There is increasing concern among developers that future Web servers running commercial workloads may be limited by network processing overhead in the CPU as 10Gb Ethernet becomes prevalent. We analyze CPU usage of real hardware running popular commercial workloads, with an emphasis on identifying networking overhead. Contrary to much popular belief, our experiments show that network processing is unlikely to be a problem for workloads that perform significant data processing. For the dynamic Web serving workloads we examine, networking overhead is negligible (3% or less), and data processing limits performance. However, for Web servers that serve static content, networking processing can significantly impact performance (up to 25% of CPU cycles). With an analytical model, we calculate the maximum possible improvement in throughput due to protocol offload to be 50% for the static Web workloads.

A self-organizing defect tolerant SIMD architecture

The continual decrease in transistor size (through either scaled CMOS or emerging nanotechnologies) promises to usher in an era of tera to peta-scale integration but with increasing defects.

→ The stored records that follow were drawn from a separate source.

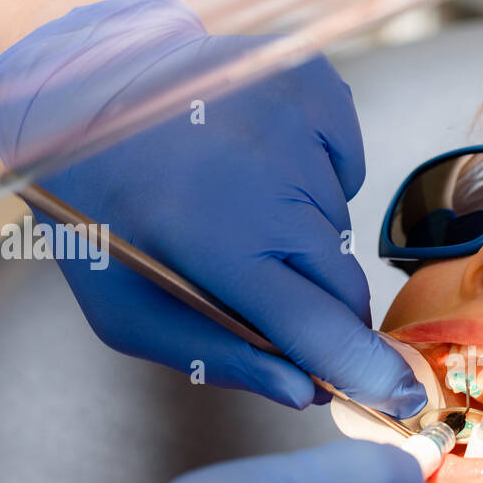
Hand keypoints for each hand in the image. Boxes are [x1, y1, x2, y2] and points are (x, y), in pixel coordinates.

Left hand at [0, 0, 424, 415]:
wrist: (81, 91)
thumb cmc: (103, 215)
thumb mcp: (129, 312)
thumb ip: (218, 358)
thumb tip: (306, 392)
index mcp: (214, 243)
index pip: (319, 327)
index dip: (364, 371)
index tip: (402, 397)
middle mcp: (264, 179)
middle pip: (344, 285)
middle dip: (324, 310)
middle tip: (275, 295)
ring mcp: (293, 124)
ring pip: (341, 228)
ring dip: (305, 239)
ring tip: (241, 210)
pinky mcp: (311, 85)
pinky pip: (348, 167)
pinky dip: (317, 179)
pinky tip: (261, 166)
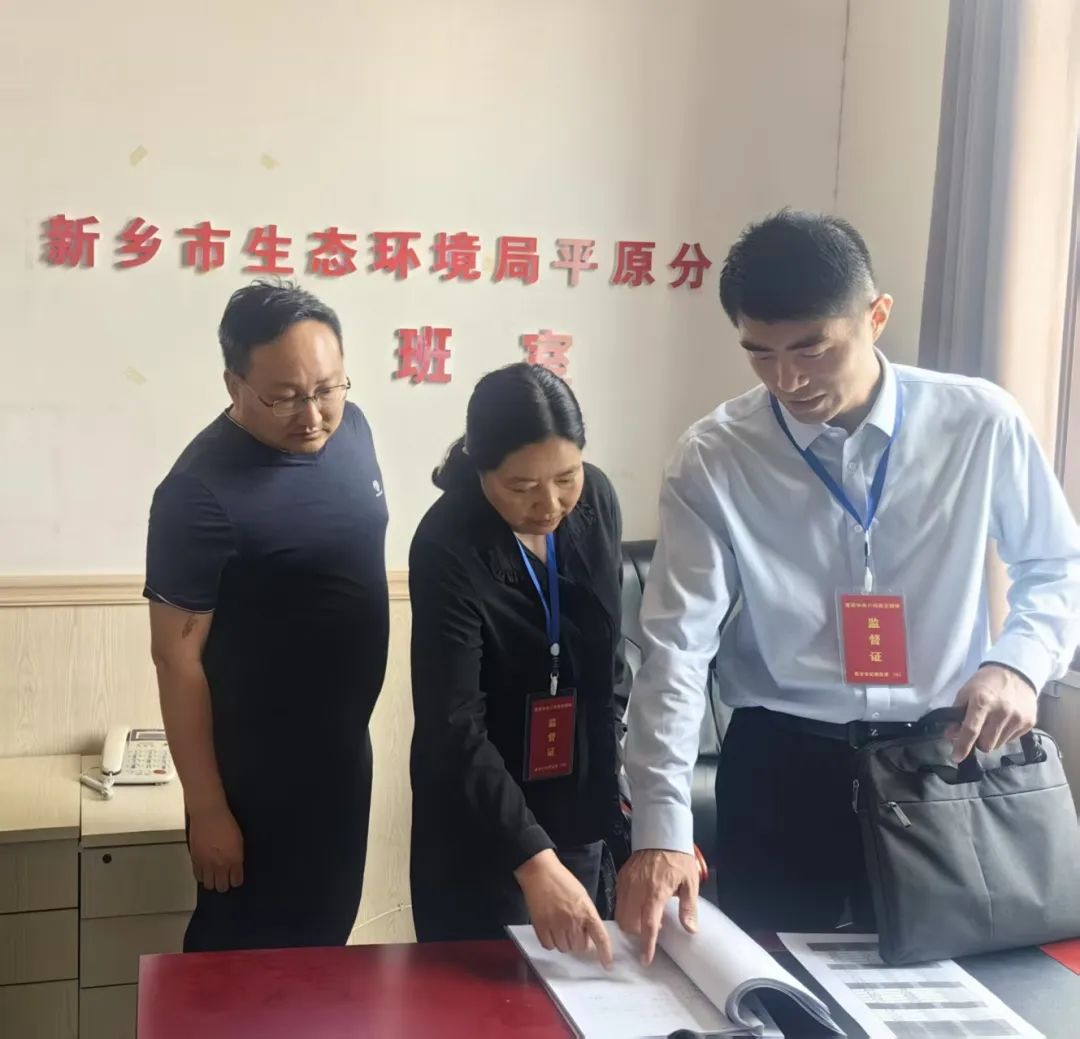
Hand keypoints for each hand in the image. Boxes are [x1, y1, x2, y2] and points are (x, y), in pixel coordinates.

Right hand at [188, 804, 243, 891]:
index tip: (235, 877)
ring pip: (209, 885)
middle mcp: (220, 865)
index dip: (236, 880)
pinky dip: (202, 875)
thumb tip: (235, 867)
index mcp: (234, 859)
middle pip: (221, 887)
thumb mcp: (239, 840)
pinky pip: (198, 876)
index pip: (236, 882)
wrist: (209, 814)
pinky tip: (205, 869)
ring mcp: (206, 864)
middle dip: (224, 884)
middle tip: (225, 877)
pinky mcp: (195, 860)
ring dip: (212, 881)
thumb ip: (237, 857)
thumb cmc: (227, 823)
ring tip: (214, 874)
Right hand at [515, 850, 612, 967]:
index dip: (605, 952)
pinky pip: (549, 946)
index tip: (607, 964)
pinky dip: (551, 942)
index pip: (600, 937)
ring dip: (565, 942)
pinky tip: (550, 929)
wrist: (540, 873)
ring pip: (565, 948)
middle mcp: (573, 921)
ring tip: (560, 926)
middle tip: (574, 930)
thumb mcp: (582, 896)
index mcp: (587, 911)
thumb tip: (588, 937)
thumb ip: (587, 916)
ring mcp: (557, 925)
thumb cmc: (563, 881)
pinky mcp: (541, 928)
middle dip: (579, 942)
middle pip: (580, 947)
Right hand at [615, 849, 698, 965]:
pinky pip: (618, 900)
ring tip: (645, 917)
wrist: (661, 834)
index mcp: (656, 893)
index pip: (649, 926)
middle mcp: (638, 890)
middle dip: (638, 934)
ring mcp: (627, 883)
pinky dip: (625, 909)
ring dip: (630, 923)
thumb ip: (688, 907)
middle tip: (652, 930)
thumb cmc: (678, 859)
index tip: (645, 960)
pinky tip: (637, 906)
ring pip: (621, 913)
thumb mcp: (690, 882)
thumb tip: (691, 930)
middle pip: (629, 923)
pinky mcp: (621, 877)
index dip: (647, 945)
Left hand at [948, 664, 1036, 761]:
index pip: (970, 730)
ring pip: (999, 744)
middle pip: (986, 744)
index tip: (956, 757)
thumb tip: (950, 735)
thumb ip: (957, 715)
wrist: (1015, 672)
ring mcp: (1018, 718)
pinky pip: (1012, 739)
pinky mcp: (1029, 722)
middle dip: (978, 742)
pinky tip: (1004, 720)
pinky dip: (1004, 735)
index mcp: (982, 702)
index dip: (962, 746)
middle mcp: (1002, 712)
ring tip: (991, 723)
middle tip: (977, 732)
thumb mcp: (966, 693)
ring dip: (991, 739)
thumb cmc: (986, 682)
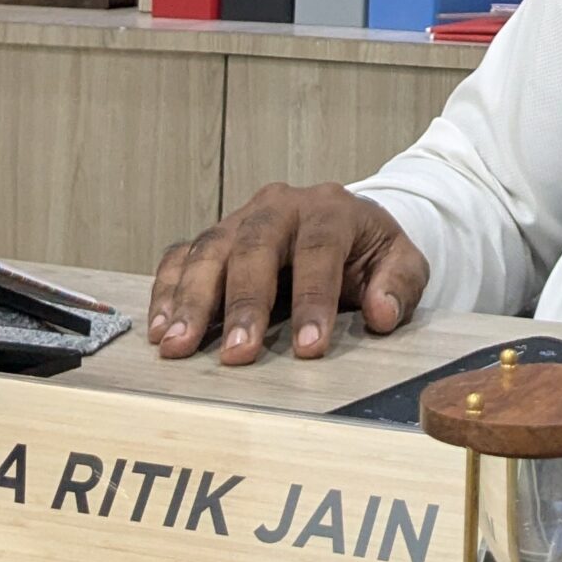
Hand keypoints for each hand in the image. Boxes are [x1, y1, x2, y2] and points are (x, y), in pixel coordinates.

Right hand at [147, 183, 428, 364]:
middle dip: (245, 301)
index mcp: (331, 209)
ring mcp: (241, 219)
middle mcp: (281, 206)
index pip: (321, 249)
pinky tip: (160, 329)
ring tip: (178, 345)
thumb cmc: (368, 252)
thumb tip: (382, 312)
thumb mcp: (401, 262)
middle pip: (256, 245)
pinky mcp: (213, 238)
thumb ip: (399, 285)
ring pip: (210, 249)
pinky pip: (181, 256)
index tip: (308, 349)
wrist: (343, 226)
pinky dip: (167, 290)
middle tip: (237, 354)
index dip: (314, 299)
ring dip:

Regardless of fabrication methodology (top-down or bottom-up), defect-tolerant architectures are necessary to exploit the full potential of future increased device densities. This article explores a defect-tolerant SIMD architecture (SOSA) that self-organizes a large number of limited capability nodes with high defect rates into SIMD processing elements. Simulation results show that SOSA matches or exceeds the performance of conventional systems for moderate to large problems, but with lower power density.

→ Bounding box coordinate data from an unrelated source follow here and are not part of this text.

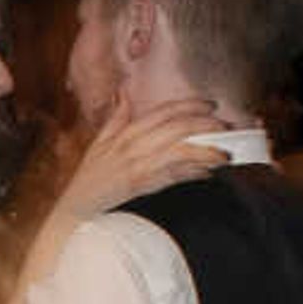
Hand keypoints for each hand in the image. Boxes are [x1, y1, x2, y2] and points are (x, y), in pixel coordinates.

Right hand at [56, 101, 229, 221]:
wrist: (75, 212)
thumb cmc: (88, 180)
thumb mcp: (99, 144)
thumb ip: (116, 118)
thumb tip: (124, 91)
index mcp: (125, 133)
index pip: (163, 112)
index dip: (189, 105)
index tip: (211, 103)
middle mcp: (133, 146)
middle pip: (177, 127)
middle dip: (206, 126)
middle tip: (227, 128)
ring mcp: (138, 166)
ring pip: (180, 150)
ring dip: (206, 151)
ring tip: (225, 154)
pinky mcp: (142, 186)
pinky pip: (174, 175)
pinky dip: (193, 173)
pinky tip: (207, 173)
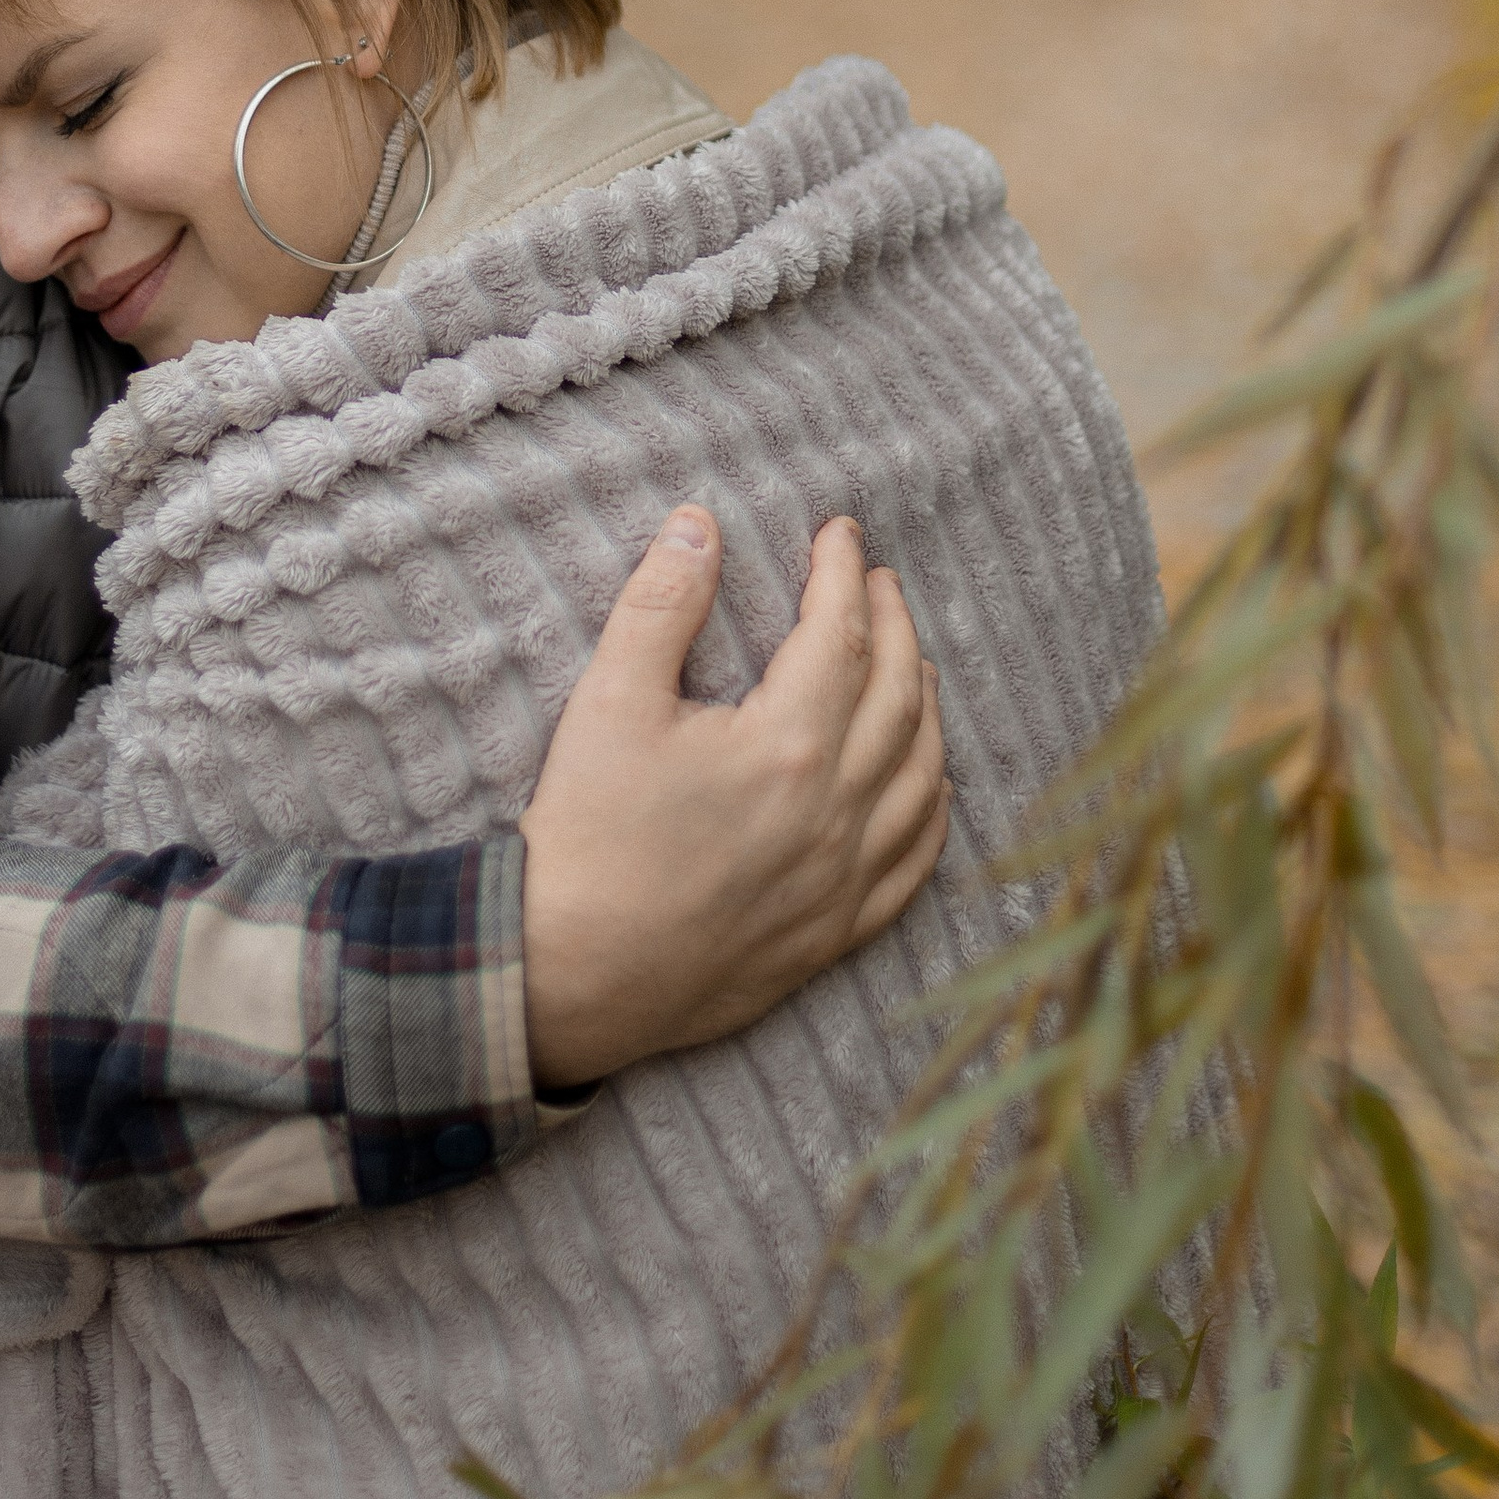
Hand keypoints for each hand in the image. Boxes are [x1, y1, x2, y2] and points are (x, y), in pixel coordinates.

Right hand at [518, 507, 946, 1091]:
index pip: (841, 635)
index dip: (844, 575)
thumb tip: (699, 523)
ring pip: (921, 777)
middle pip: (898, 696)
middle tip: (879, 581)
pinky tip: (927, 783)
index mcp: (787, 747)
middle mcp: (835, 813)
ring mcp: (842, 880)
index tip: (839, 533)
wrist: (568, 975)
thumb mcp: (610, 703)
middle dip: (894, 625)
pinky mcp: (833, 934)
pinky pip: (913, 864)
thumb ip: (660, 605)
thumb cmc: (586, 837)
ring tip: (913, 662)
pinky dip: (930, 809)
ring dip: (926, 708)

Self-Assembled Networks: Control vs. Complexity

DNA-based self-assembly of nanoelectronic devices is an emerging technology that has the potential to enable tera-to peta-scale device integration. However, self-assembly currently is limited to manufacturing small computing blocks (nodes) which must then be interconnected to build a larger computing system. In this paper, the authors study node networks created by varying control over three aspects of the self-assembly process (node placement, node orientation, and inter-node link creation). In particular, the authors examine the tradeoff between node complexity and control required during self-assembly to maximize the number of connected nodes in the network. As the level of control decreases, the authors find that node communication hardware needs to be augmented to allow link sharing between several transceivers. This also results in better network connectivity in the presence of defective nodes and links. Finally, the authors show that for a data parallel architecture with enough available nodes, the specific network topology has a negligible effect on performance

Exploring the benefits of a continuous consistency model for wireless Web portals

Wireless devices currently provide real time access to personalized information such as headlines, email, stock quotes, and online auctions. Retrieving all updates to such rapidly changing information is wasteful of both network bandwidth and battery power. Existing consistency models for such services allow for only coarse grained timeouts on how often information should be retrieved. The authors argue for the benefits of a continuous consistency model for user access to Internet portal services. Using this model, users are able to specify the maximum error in their view of the data. For instance, users may specify that they wish to receive an updated stock quote only if the users view diverges from the actual value by more than 3%. Services may also use application-specific semantics to control data consistency, e.g., new bids carry more weight as the auction draws to a close. We use a simulator to model the bandwidth and energy benefits available from a more flexible consistency model. Such benefits depend upon the rate at which underlying data values change. To capture representative distributions, we use a trace based study of updates to weather, news, and stock quotes from a popular portal to determine representative distribution ranges. Our initial results indicate bandwidth and energy savings that increase as users are willing to tolerate larger bounds on data accuracy.